JR九州は10月26日、久大本線で運行する新しい観光列車の列車名を「かんぱち・いちろく」に決めたと発表した。久大本線との関係が深い地元の有力者に由来。博多~由布院・別府を結ぶ特急列車として来年2024年春から運行する。

久大本線の観光列車「かんぱち・いちろく」用車両の改造元となるキハ47形(左上)とキハ125形(右下)。【画像:JR九州】

久大本線の建設運動を行った麻生観八。【画像:JR九州】
「一六曲がり」の衛藤一六。【画像:JR九州】

「かんぱち」は久大本線沿線の酒造会社「八鹿酒造」(大分県九重町)3代目の麻生観八(あそう かんぱち)にちなむ。麻生は1906年、久留米と大分を結ぶ鉄道の敷設運動を開始。鉄道院(のちの鉄道省、国鉄に相当)の後藤新平総裁に陳情するなど政府に働きかけた。1915年に大分~小野屋が私鉄の大湯鉄道として開業。1922年に国有化され、久留米~小野屋も順次延伸されたが、1934年の久大本線の全通を見ることなく死去した。

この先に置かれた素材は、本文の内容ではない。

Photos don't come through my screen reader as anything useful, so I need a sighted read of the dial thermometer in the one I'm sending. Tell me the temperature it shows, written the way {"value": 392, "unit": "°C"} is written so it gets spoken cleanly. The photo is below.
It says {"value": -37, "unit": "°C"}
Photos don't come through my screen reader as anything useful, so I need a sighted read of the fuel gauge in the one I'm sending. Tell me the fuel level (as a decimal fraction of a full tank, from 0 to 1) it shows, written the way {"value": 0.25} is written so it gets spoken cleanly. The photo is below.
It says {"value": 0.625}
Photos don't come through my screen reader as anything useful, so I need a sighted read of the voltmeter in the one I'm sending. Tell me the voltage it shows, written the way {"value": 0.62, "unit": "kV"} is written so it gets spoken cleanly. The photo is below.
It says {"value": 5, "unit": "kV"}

「いちろく」は旧大分県農工銀行頭取の衞藤一六(えとう いちろく)に由来する。JR九州によると、衛藤は1923年の小野屋~温平の延伸開業後、湯平を過ぎたあたりから線路を北由布・南由布の両村(現在の大分県由布市)に通すよう働きかけた人物。この影響で湯平~野矢の線路は大きく迂回(うかい)するオメガカーブを描くルートになり、地元では衞藤の功績をたたえて「一六線(一六曲がり)」と呼ぶようになったという。

列車名のほか使用車両なども発表された。列車は3両編成で全席グリーン車。1・3号車は、かつて肥薩線の特急「いさぶろう・しんぺい」で運用されていたキハ47形気動車2両を改造する。2号車はビュッフェ車で、キハ125形気動車を改造。3両とも今年2023年10月初旬、改造のため小倉総合車両センターに入場した。

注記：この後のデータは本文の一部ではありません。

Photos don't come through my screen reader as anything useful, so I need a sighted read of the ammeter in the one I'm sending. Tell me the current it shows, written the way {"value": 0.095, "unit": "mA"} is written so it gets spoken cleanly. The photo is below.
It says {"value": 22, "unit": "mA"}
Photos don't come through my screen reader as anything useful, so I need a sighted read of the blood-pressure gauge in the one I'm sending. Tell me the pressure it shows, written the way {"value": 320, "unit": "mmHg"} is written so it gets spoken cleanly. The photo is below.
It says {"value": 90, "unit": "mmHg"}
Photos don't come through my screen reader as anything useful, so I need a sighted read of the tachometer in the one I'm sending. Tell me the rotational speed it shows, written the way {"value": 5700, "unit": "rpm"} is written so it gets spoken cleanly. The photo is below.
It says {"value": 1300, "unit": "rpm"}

「かんぱち」は博多発→由布院・別府行きの列車として月・水・土曜日に運行。「いちろく」は別府・由布院発→博多行きとして火・金・日曜に運行される。木曜日は「かんぱち」「いちろく」ともに運行しない。人名に由来し方向別に列車名を変えるのは「いさぶろう・しんぺい」と同じだ。

久大本線の新しい観光列車は2023年5月にJR九州が発表。同社の車両デザインを一手に引き受けてきたドーンデザイン研究所の水戸岡鋭治代表取締役ではなく、鹿児島の建築デザイン会社「IFOO(イフー)」がデザインを担当することがあわせて発表され、注目を集めた。JR九州は今後、車両のレイアウト・外観・内装・デザインや運転時刻・運転日・停車駅・車内サービス・発売額・発売方法などについて、決まり次第順次案内するとしている。